The real definition is the one I gave.

Ffs sake Um don't be an idiot. The homunculus argument is a well-rehearsed and commonly understood argument in philosophy and cognitive science and you are conversing with someone who has relevant formal qualifications in both. You, on the other hand, just googled an online dictionary.

The homunculus stupidity is worthless.

The mind is the mind. It is what it is and does what it does.

It is not a homunculus.

This is "science" by witchcraft, by incantation, by saying the magic words to make unpleasant ideas go away. "Homunculus". "Homunculus". "Homunculus". "Oh my! The mind just disappeared." "Like magic."

The mind is what you are using to engage here.

And it is capable of growth and change.
 
The homunculus stupidity is worthless.

Well you're the only one using an equivalent concept, a 'thing' in (lately a 'part' of) the brain which both experiences stuff and makes decisions.

And yet you haven't even demonstrated that it does the first of those, because it could be the brain which experiences red. It's only you here and nobody else who believes there's a 'magic word', red-experiencing, ghost-thing in your brain.

And nobody is trying to make 'mind' go away. There are just different explanations for what 'mind' is. Your intuitive, folk-psychology model, however vague, amateur and badly-informed (by clinical studies you don't bother to even read and thus get wrong) is one explanation, even if not a very popular one among non-god bothering experts these days, since they mostly consider the ghost in the machine idea to be a religious relic.

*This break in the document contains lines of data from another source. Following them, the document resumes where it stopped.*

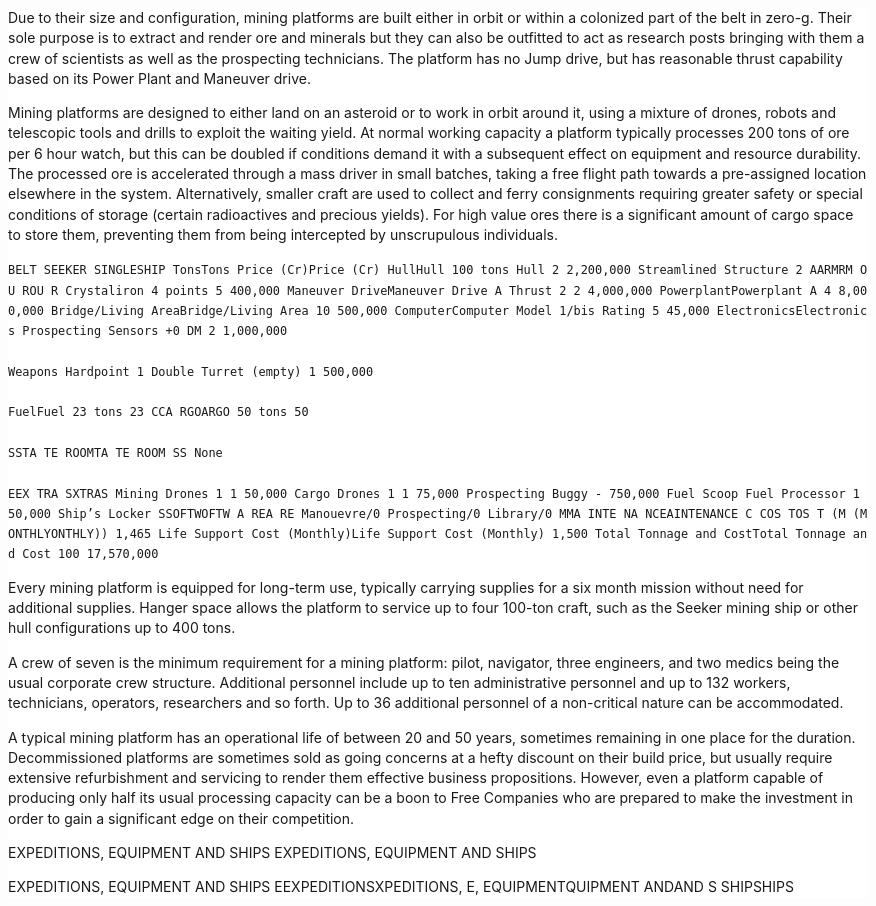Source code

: Due to their size and configuration, mining platforms are built either in orbit or within a colonized part of the belt in zero-g. Their sole purpose is to extract and render ore and minerals but they can also be outfitted to act as research posts bringing with them a crew of scientists as well as the prospecting technicians. The platform has no Jump drive, but has reasonable thrust capability based on its Power Plant and Maneuver drive.

Mining platforms are designed to either land on an asteroid or to work in orbit around it, using a mixture of drones, robots and telescopic tools and drills to exploit the waiting yield. At normal working capacity a platform typically processes 200 tons of ore per 6 hour watch, but this can be doubled if conditions demand it with a subsequent effect on equipment and resource durability. The processed ore is accelerated through a mass driver in small batches, taking a free flight path towards a pre-assigned location elsewhere in the system. Alternatively, smaller craft are used to collect and ferry consignments requiring greater safety or special conditions of storage
(certain radioactives and precious yields). For high value ores there is a significant amount of cargo space to store them, preventing them from being intercepted by unscrupulous individuals.

```
BELT SEEKER SINGLESHIP TonsTons Price (Cr)Price (Cr) HullHull 100 tons Hull 2 2,200,000 Streamlined Structure 2 AARMRM O U ROU R Crystaliron 4 points 5 400,000 Maneuver DriveManeuver Drive A Thrust 2 2 4,000,000 PowerplantPowerplant A 4 8,000,000 Bridge/Living AreaBridge/Living Area 10 500,000 ComputerComputer Model 1/bis Rating 5 45,000 ElectronicsElectronics Prospecting Sensors +0 DM 2 1,000,000

Weapons Hardpoint 1 Double Turret (empty) 1 500,000

FuelFuel 23 tons 23 CCA RGOARGO 50 tons 50

SSTA TE ROOMTA TE ROOM SS None

EEX TRA SXTRAS Mining Drones 1 1 50,000 Cargo Drones 1 1 75,000 Prospecting Buggy - 750,000 Fuel Scoop Fuel Processor 1 50,000 Ship’s Locker SSOFTWOFTW A REA RE Manouevre/0 Prospecting/0 Library/0 MMA INTE NA NCEAINTENANCE C COS TOS T (M (MONTHLYONTHLY)) 1,465 Life Support Cost (Monthly)Life Support Cost (Monthly) 1,500 Total Tonnage and CostTotal Tonnage and Cost 100 17,570,000
```

Every mining platform is equipped for long-term use, typically carrying supplies for a six month mission without need for additional supplies. Hanger space allows the platform to service up to four 100-ton craft, such as the Seeker mining ship or other hull configurations up to 400 tons.

A crew of seven is the minimum requirement for a mining platform: pilot, navigator, three engineers, and two medics being the usual corporate crew structure. Additional personnel include up to ten administrative personnel and up to 132 workers, technicians, operators, researchers and so forth. Up to 36 additional personnel of a non-critical nature can be accommodated.

A typical mining platform has an operational life of between 20 and 50 years, sometimes remaining in one place for the duration. Decommissioned platforms are sometimes sold as going concerns at a hefty discount on their build price, but usually require extensive refurbishment and servicing to render them effective business propositions. However, even a platform capable of producing only half its usual processing capacity can be a boon to Free Companies who are prepared to make the investment in order to gain a significant edge on their competition.

EXPEDITIONS, EQUIPMENT AND SHIPS EXPEDITIONS, EQUIPMENT AND SHIPS

EXPEDITIONS, EQUIPMENT AND SHIPS EEXPEDITIONSXPEDITIONS, E, EQUIPMENTQUIPMENT ANDAND S SHIPSHIPS
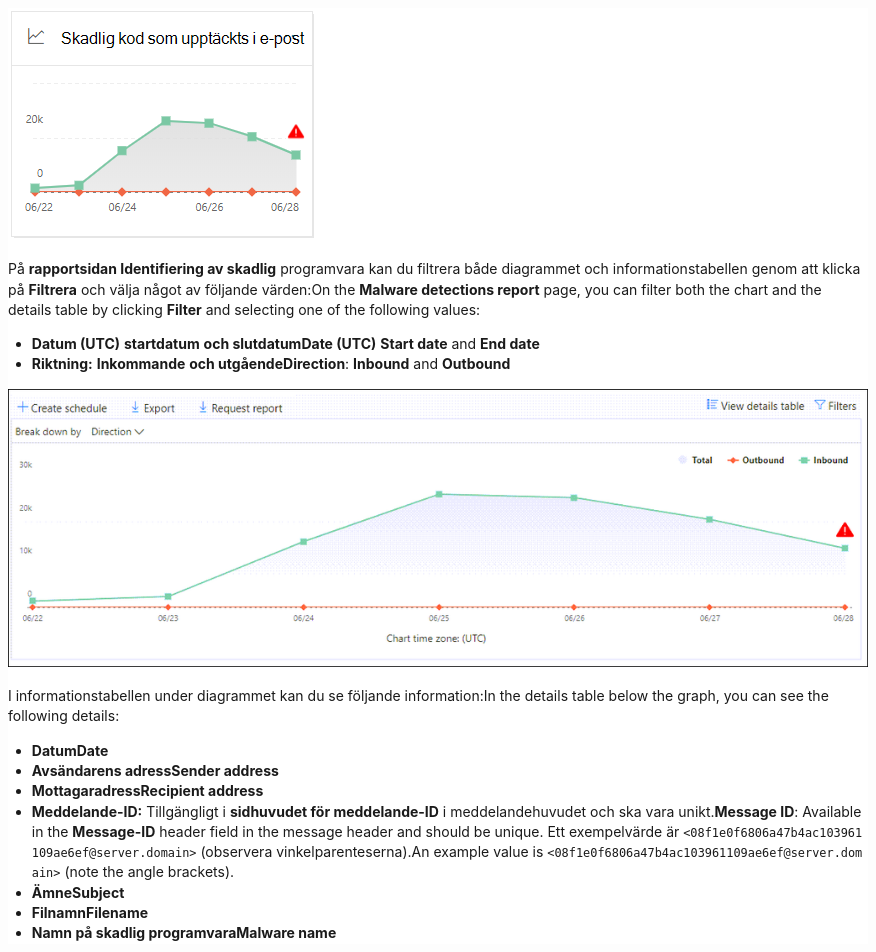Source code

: ![Identifiering av skadlig programvara i widgeten för e-& för e-& och samarbetsrapporter](../../media/malware-detections-widget.png)

<span data-ttu-id="f82fd-357">På **rapportsidan Identifiering av skadlig** programvara kan du filtrera både diagrammet och informationstabellen genom att klicka på **Filtrera** och välja något av följande värden:</span><span class="sxs-lookup"><span data-stu-id="f82fd-357">On the **Malware detections report** page, you can filter both the chart and the details table by clicking **Filter** and selecting one of the following values:</span></span>

- <span data-ttu-id="f82fd-358">**Datum (UTC)** **startdatum** **och slutdatum**</span><span class="sxs-lookup"><span data-stu-id="f82fd-358">**Date (UTC)** **Start date** and **End date**</span></span>
- <span data-ttu-id="f82fd-359">**Riktning:** **Inkommande** **och utgående**</span><span class="sxs-lookup"><span data-stu-id="f82fd-359">**Direction**: **Inbound** and **Outbound**</span></span>

![Rapportvyn i rapporten om identifiering av skadlig programvara i e-post](../../media/malware-detections-report-view.png)

<span data-ttu-id="f82fd-361">I informationstabellen under diagrammet kan du se följande information:</span><span class="sxs-lookup"><span data-stu-id="f82fd-361">In the details table below the graph, you can see the following details:</span></span>

- <span data-ttu-id="f82fd-362">**Datum**</span><span class="sxs-lookup"><span data-stu-id="f82fd-362">**Date**</span></span>
- <span data-ttu-id="f82fd-363">**Avsändarens adress**</span><span class="sxs-lookup"><span data-stu-id="f82fd-363">**Sender address**</span></span>
- <span data-ttu-id="f82fd-364">**Mottagaradress**</span><span class="sxs-lookup"><span data-stu-id="f82fd-364">**Recipient address**</span></span>
- <span data-ttu-id="f82fd-365">**Meddelande-ID:** Tillgängligt i **sidhuvudet för meddelande-ID** i meddelandehuvudet och ska vara unikt.</span><span class="sxs-lookup"><span data-stu-id="f82fd-365">**Message ID**: Available in the **Message-ID** header field in the message header and should be unique.</span></span> <span data-ttu-id="f82fd-366">Ett exempelvärde är `<08f1e0f6806a47b4ac103961109ae6ef@server.domain>` (observera vinkelparenteserna).</span><span class="sxs-lookup"><span data-stu-id="f82fd-366">An example value is `<08f1e0f6806a47b4ac103961109ae6ef@server.domain>` (note the angle brackets).</span></span>
- <span data-ttu-id="f82fd-367">**Ämne**</span><span class="sxs-lookup"><span data-stu-id="f82fd-367">**Subject**</span></span>
- <span data-ttu-id="f82fd-368">**Filnamn**</span><span class="sxs-lookup"><span data-stu-id="f82fd-368">**Filename**</span></span>
- <span data-ttu-id="f82fd-369">**Namn på skadlig programvara**</span><span class="sxs-lookup"><span data-stu-id="f82fd-369">**Malware name**</span></span>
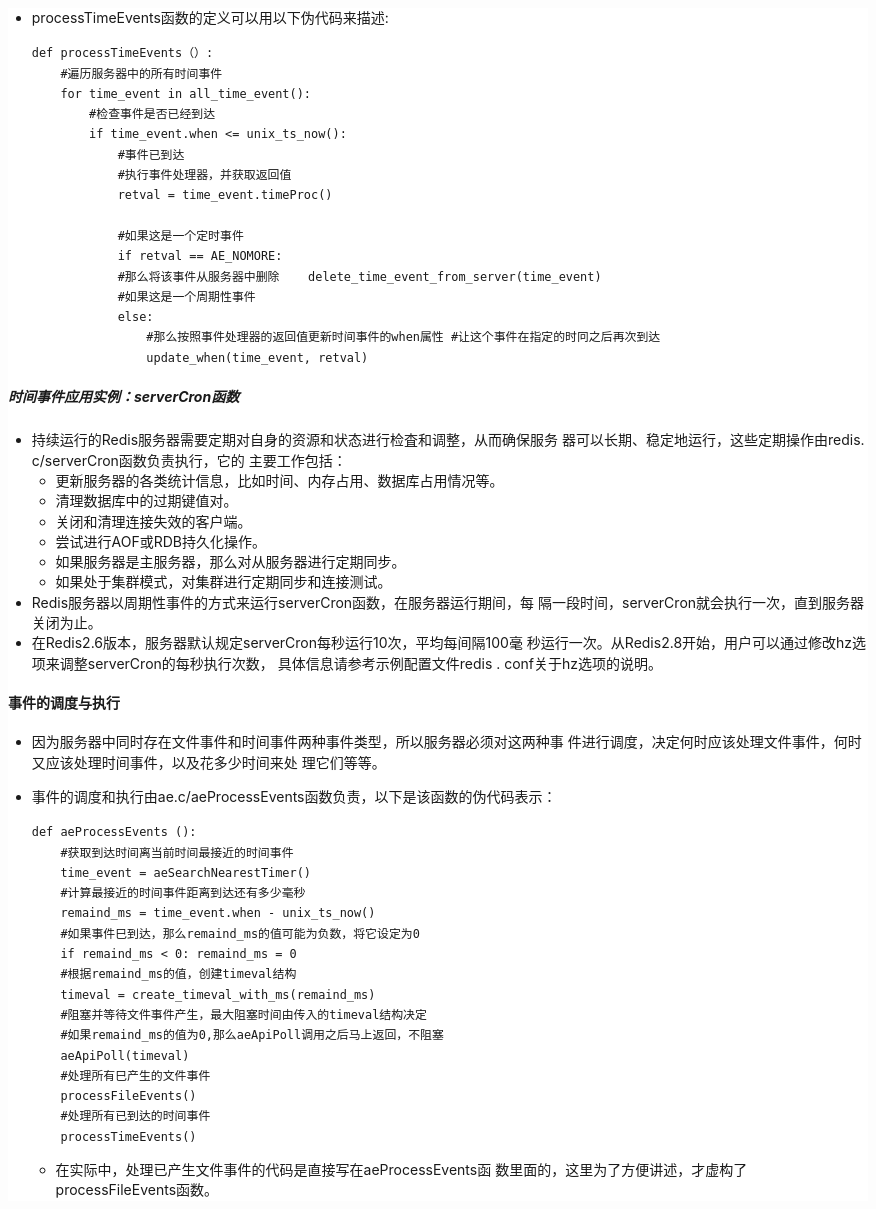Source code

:* processTimeEvents函数的定义可以用以下伪代码来描述:

  ```
  def processTimeEvents（）:
      #遍历服务器中的所有时间事件
      for time_event in all_time_event():
          #检查事件是否已经到达
          if time_event.when <= unix_ts_now():
              #事件已到达
              #执行事件处理器，并获取返回值 
              retval = time_event.timeProc()
              
              #如果这是一个定时事件
              if retval == AE_NOMORE:
              #那么将该事件从服务器中删除    delete_time_event_from_server(time_event)
              #如果这是一个周期性事件
              else:
                  #那么按照事件处理器的返回值更新时间事件的when属性 #让这个事件在指定的时冋之后再次到达
                  update_when(time_event, retval)
  ```

##### 时间事件应用实例：serverCron函数

* 持续运行的Redis服务器需要定期对自身的资源和状态进行检査和调整，从而确保服务 器可以长期、稳定地运行，这些定期操作由redis. c/serverCron函数负责执行，它的 主要工作包括：
  * 更新服务器的各类统计信息，比如时间、内存占用、数据库占用情况等。
  * 清理数据库中的过期键值对。
  * 关闭和清理连接失效的客户端。
  * 尝试进行AOF或RDB持久化操作。
  * 如果服务器是主服务器，那么对从服务器进行定期同步。
  * 如果处于集群模式，对集群进行定期同步和连接测试。
* Redis服务器以周期性事件的方式来运行serverCron函数，在服务器运行期间，每 隔一段时间，serverCron就会执行一次，直到服务器关闭为止。
* 在Redis2.6版本，服务器默认规定serverCron每秒运行10次，平均每间隔100毫 秒运行一次。从Redis2.8开始，用户可以通过修改hz选项来调整serverCron的每秒执行次数， 具体信息请参考示例配置文件redis . conf关于hz选项的说明。

#### 事件的调度与执行

* 因为服务器中同时存在文件事件和时间事件两种事件类型，所以服务器必须对这两种事 件进行调度，决定何时应该处理文件事件，何时又应该处理时间事件，以及花多少时间来处 理它们等等。

* 事件的调度和执行由ae.c/aeProcessEvents函数负责，以下是该函数的伪代码表示：

  ```
  def aeProcessEvents ():
      #获取到达时间离当前时间最接近的时间事件
      time_event = aeSearchNearestTimer()	
      #计算最接近的时间事件距离到达还有多少毫秒
      remaind_ms = time_event.when - unix_ts_now()
      #如果事件巳到达，那么remaind_ms的值可能为负数，将它设定为0
      if remaind_ms < 0: remaind_ms = 0
      #根据remaind_ms的值，创建timeval结构
      timeval = create_timeval_with_ms(remaind_ms)
      #阻塞并等待文件事件产生，最大阻塞时间由传入的timeval结构决定
      #如果remaind_ms的值为0,那么aeApiPoll调用之后马上返回，不阻塞
      aeApiPoll(timeval)
      #处理所有巳产生的文件事件
      processFileEvents()
      #处理所有已到达的时间事件
      processTimeEvents()
  ```
  * 在实际中，处理已产生文件事件的代码是直接写在aeProcessEvents函 数里面的，这里为了方便讲述，才虚构了 processFileEvents函数。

Your reluctance or inability to accept any of the widely-accepted non-ghostie-thing models as possible alternatives is why you are being so dogmatic. Maybe your brain, unlike that of most other rational sceptics, creates a 'dogma-thing' which interferes with your ability to be open to other possibilities, or something.
 
Last edited:
Calling the mind a "thing" is saying it exists.

It has to be a "thing" since it can move a "thing", the arm.

It is not a fantasy or fiction.

It cannot be talked away with examination of grammar.

The timing of guesses about inklings tells us nothing about it.

And how many times do I have to say it?

The brain does not need "red".

There would be no reason for a brain to make a conversion of EM energy to an experience of "red" if it could experience.

It would just act on the EM energy since it knows what it is.

We know the brain knows what it is because it can faithfully transform it into "red".